__DESCRIPTION OF THE TASK__: Put every line of the entries below into a Markdown table with the columns Row and Line, numbering the rows and skipping blank lines. Leave the pictures out of the table.
[EXERCISE MATERIAL]
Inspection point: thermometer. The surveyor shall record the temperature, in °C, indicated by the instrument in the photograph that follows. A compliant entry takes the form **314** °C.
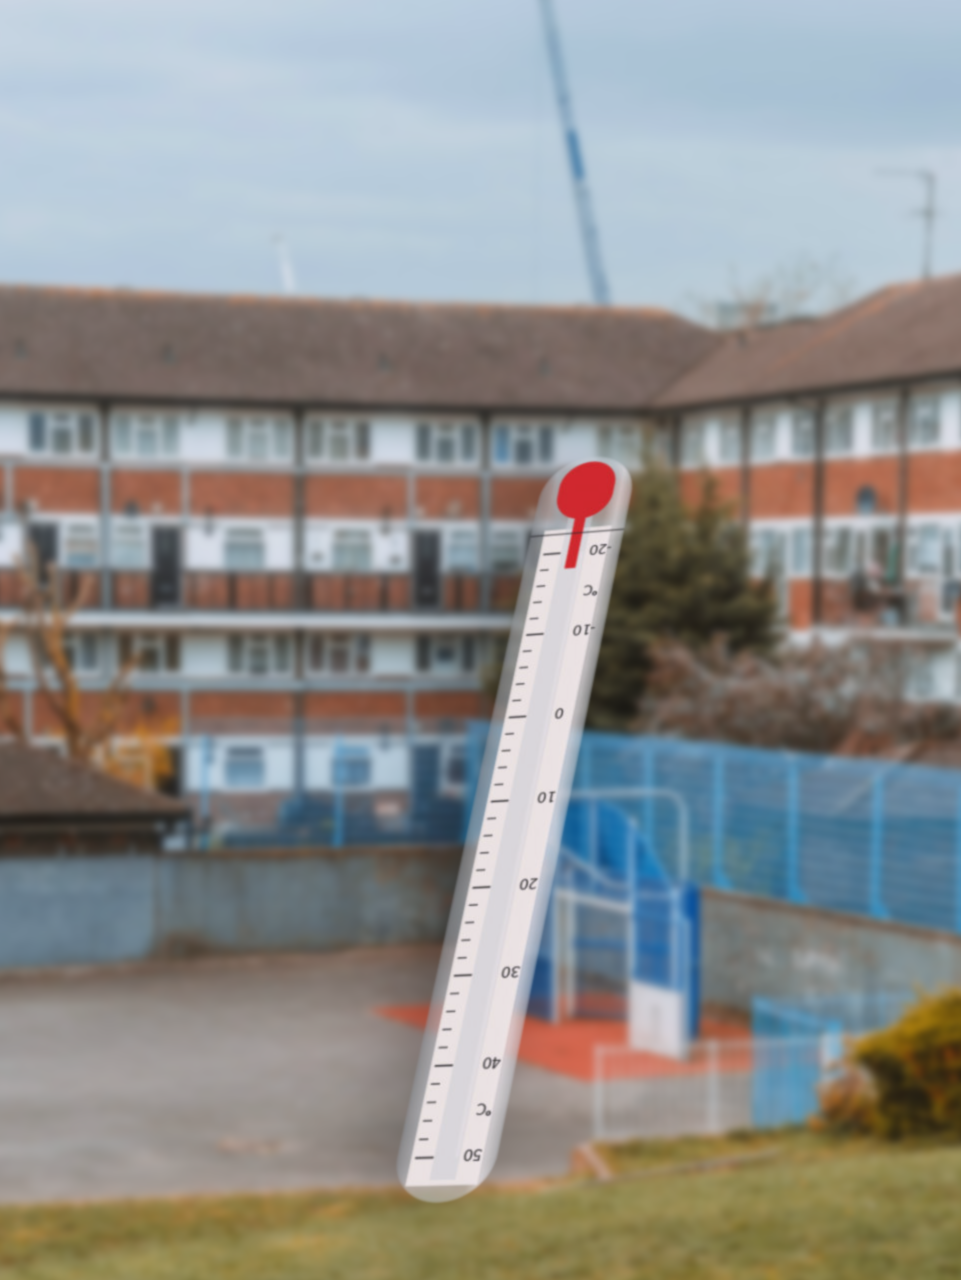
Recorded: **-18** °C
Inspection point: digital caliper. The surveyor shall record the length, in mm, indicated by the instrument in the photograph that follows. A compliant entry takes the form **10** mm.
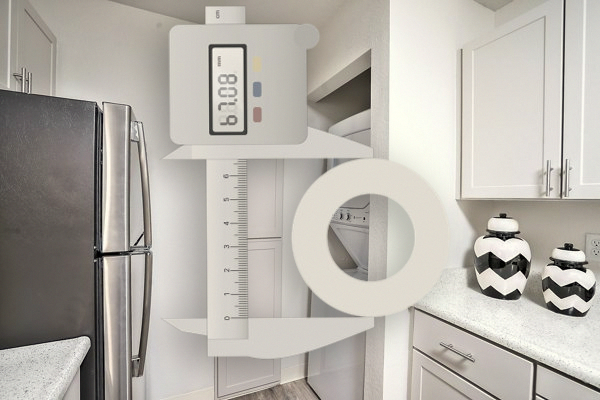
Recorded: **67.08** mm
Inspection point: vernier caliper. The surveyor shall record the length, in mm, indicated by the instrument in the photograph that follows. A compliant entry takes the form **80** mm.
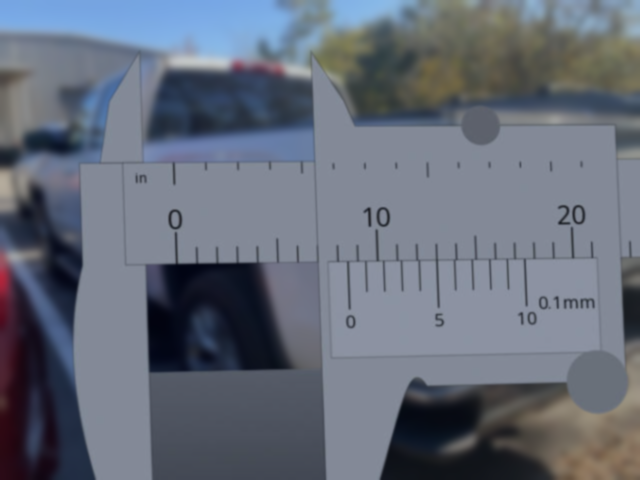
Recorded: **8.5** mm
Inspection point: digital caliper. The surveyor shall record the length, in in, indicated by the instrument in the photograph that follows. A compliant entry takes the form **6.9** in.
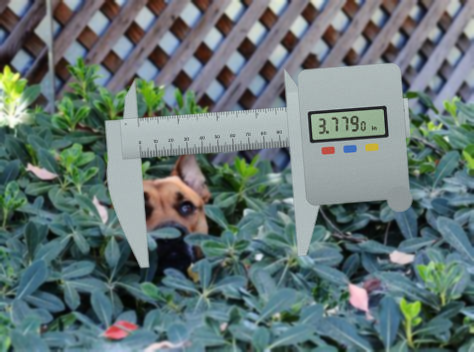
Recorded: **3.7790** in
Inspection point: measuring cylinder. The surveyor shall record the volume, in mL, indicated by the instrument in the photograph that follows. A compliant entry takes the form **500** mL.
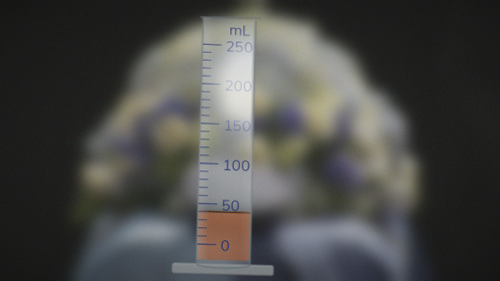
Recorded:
[/EXERCISE MATERIAL]
__RESULT OF THE TASK__:
| Row | Line |
|---|---|
| 1 | Inspection point: thermometer. The surveyor shall record the temperature, in °C, indicated by the instrument in the photograph that follows. A compliant entry takes the form **314** °C. |
| 2 | Recorded: **-18** °C |
| 3 | Inspection point: digital caliper. The surveyor shall record the length, in mm, indicated by the instrument in the photograph that follows. A compliant entry takes the form **10** mm. |
| 4 | Recorded: **67.08** mm |
| 5 | Inspection point: vernier caliper. The surveyor shall record the length, in mm, indicated by the instrument in the photograph that follows. A compliant entry takes the form **80** mm. |
| 6 | Recorded: **8.5** mm |
| 7 | Inspection point: digital caliper. The surveyor shall record the length, in in, indicated by the instrument in the photograph that follows. A compliant entry takes the form **6.9** in. |
| 8 | Recorded: **3.7790** in |
| 9 | Inspection point: measuring cylinder. The surveyor shall record the volume, in mL, indicated by the instrument in the photograph that follows. A compliant entry takes the form **500** mL. |
| 10 | Recorded: |